-- Problème à résoudre --
Veuillez répondre à ces questions d'après l'extrait du document ci-dessous :
(a) Selon le titre, quelles deux choses s'agit-il de jumeler ?
(b) Quel département et quelle université figurent sous le nom de Marc A. Provost ?
(c) Quel grade suit le nom d'Émilie Rochette ?

La pertinence de jumeler expérience pratique et recherche dans l’évaluation psychosociale auprès de familles vulnérables
GEORGE M. TARABULSY, Ph. D.
École de psychologie, Université Laval
Groupe de recherche sur l’inadaptation psychosociale chez l’enfant
MARC A. PROVOST, Ph. D.
Département de psychologie, Université du Québec à Trois-Rivières
Groupe de recherche sur le développement de l’enfant et la famille
SYLVIE DRAPEAU, Ph. D.
École de psychologie, Université Laval
ÉMILIE ROCHETTE, M. A.

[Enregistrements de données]
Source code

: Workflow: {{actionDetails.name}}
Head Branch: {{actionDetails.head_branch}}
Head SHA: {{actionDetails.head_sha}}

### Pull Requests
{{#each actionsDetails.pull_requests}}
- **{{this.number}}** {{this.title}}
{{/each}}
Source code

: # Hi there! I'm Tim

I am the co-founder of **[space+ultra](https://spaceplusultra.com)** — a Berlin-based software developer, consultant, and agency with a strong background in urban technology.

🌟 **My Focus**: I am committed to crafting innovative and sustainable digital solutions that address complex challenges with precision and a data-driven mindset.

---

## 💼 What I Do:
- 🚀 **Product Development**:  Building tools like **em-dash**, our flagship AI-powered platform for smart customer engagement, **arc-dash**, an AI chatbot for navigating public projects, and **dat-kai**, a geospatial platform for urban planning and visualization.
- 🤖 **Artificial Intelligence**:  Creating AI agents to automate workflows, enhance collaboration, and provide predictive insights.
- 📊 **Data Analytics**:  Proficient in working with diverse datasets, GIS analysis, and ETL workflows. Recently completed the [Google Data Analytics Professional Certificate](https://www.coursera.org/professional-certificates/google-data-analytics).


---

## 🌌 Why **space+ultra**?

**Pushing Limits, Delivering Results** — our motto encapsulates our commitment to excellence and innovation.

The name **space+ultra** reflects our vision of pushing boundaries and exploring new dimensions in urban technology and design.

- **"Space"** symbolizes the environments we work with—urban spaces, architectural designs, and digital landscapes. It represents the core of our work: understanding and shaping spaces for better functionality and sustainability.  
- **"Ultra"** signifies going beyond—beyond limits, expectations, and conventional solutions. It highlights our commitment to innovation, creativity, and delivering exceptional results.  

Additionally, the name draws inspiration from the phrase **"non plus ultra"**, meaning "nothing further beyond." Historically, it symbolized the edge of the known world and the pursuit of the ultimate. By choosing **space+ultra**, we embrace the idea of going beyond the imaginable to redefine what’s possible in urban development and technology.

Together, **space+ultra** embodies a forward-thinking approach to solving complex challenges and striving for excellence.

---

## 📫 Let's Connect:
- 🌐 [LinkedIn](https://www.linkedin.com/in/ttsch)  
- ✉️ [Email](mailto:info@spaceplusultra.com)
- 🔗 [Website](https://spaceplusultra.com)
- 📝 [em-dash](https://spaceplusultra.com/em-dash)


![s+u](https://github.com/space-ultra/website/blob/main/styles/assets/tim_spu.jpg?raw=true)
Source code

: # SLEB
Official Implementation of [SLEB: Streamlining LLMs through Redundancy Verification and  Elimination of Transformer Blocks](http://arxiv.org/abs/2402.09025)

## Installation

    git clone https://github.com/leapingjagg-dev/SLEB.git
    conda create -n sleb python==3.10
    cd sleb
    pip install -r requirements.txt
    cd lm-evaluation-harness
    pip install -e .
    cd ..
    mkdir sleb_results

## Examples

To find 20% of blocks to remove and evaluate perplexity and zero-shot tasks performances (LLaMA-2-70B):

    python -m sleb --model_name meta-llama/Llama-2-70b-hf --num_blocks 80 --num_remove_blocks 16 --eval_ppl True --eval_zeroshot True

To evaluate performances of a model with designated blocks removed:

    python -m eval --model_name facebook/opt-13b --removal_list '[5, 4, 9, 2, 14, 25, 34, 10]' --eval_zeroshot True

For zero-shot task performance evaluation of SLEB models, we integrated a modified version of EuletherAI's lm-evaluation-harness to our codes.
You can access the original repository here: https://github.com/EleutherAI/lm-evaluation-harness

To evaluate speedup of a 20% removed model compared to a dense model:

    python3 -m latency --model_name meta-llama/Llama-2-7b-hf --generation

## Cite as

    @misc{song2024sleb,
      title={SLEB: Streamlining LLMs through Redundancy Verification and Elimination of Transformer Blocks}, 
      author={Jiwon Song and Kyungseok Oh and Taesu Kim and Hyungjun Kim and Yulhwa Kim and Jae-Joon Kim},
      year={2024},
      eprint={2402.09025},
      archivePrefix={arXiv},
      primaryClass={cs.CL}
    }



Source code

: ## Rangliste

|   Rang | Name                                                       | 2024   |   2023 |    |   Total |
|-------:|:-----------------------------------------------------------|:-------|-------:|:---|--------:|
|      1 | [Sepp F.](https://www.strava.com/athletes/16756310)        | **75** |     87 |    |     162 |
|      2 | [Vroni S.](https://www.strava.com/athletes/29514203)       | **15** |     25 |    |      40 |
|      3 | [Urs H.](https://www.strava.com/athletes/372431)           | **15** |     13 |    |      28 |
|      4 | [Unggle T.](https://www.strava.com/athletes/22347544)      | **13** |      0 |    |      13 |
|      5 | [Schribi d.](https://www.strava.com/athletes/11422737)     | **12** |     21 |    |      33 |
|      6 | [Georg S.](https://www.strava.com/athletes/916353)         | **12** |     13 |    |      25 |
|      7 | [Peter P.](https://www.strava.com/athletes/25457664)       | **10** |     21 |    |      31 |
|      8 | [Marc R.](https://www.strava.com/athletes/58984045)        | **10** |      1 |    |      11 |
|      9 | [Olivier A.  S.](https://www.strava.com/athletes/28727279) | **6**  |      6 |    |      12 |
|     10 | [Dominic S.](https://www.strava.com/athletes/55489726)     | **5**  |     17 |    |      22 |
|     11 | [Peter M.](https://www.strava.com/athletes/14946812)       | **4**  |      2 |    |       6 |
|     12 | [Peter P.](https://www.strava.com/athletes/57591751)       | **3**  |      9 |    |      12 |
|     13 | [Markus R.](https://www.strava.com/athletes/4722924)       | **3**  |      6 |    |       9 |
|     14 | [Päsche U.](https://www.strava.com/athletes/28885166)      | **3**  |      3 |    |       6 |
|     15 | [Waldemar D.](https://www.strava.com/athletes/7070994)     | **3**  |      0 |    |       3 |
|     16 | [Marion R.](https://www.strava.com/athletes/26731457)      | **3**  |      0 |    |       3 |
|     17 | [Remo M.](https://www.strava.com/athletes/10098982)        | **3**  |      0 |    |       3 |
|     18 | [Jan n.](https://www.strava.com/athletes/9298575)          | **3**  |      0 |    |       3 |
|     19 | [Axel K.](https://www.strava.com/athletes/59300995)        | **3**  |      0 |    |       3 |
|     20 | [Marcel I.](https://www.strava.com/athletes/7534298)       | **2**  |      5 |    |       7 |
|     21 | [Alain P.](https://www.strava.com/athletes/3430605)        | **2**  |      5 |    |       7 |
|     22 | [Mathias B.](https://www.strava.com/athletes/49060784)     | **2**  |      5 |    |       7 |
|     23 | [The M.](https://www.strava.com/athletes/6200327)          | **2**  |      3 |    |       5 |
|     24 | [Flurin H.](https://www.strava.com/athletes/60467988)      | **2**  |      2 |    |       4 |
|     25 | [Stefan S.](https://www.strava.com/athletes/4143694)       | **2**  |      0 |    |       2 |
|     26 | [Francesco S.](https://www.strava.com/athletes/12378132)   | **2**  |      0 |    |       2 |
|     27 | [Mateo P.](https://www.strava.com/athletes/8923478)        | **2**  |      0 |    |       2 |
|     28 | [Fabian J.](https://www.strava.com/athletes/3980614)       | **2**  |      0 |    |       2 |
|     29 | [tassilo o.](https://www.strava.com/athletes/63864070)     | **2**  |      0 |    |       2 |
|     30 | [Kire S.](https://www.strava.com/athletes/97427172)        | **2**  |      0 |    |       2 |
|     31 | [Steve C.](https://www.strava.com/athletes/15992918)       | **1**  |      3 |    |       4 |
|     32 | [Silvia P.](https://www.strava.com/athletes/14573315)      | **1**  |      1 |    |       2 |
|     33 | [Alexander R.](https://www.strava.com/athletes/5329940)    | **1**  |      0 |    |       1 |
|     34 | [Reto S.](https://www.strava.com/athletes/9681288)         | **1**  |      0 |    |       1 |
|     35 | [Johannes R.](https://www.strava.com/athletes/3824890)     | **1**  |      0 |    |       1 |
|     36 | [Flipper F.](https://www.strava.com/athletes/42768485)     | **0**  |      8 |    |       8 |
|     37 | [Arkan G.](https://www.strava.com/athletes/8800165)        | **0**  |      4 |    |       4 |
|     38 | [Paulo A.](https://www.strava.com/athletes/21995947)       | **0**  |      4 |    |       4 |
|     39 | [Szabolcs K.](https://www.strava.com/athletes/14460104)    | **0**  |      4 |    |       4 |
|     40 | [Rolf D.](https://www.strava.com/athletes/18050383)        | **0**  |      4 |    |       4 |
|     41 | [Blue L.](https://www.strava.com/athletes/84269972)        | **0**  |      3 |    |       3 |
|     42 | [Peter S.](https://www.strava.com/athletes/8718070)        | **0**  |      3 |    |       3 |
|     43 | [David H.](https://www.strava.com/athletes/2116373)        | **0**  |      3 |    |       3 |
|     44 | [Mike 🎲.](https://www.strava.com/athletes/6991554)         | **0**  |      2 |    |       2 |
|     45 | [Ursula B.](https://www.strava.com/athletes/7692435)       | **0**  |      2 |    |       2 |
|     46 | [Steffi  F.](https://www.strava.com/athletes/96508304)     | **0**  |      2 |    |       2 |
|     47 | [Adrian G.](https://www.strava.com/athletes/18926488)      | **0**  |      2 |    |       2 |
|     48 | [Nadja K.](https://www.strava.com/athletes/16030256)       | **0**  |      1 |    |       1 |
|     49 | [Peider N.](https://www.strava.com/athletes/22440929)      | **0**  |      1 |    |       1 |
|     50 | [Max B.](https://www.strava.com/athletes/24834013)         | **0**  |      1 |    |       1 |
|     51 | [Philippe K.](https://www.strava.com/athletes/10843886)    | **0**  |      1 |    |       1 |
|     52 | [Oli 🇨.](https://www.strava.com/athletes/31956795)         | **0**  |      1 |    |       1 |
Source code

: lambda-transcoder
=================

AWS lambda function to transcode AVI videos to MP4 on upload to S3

-- Solution proposée --
(a) L'expérience pratique et la recherche.
(b) Le Département de psychologie de l'Université du Québec à Trois-Rivières.
(c) M. A.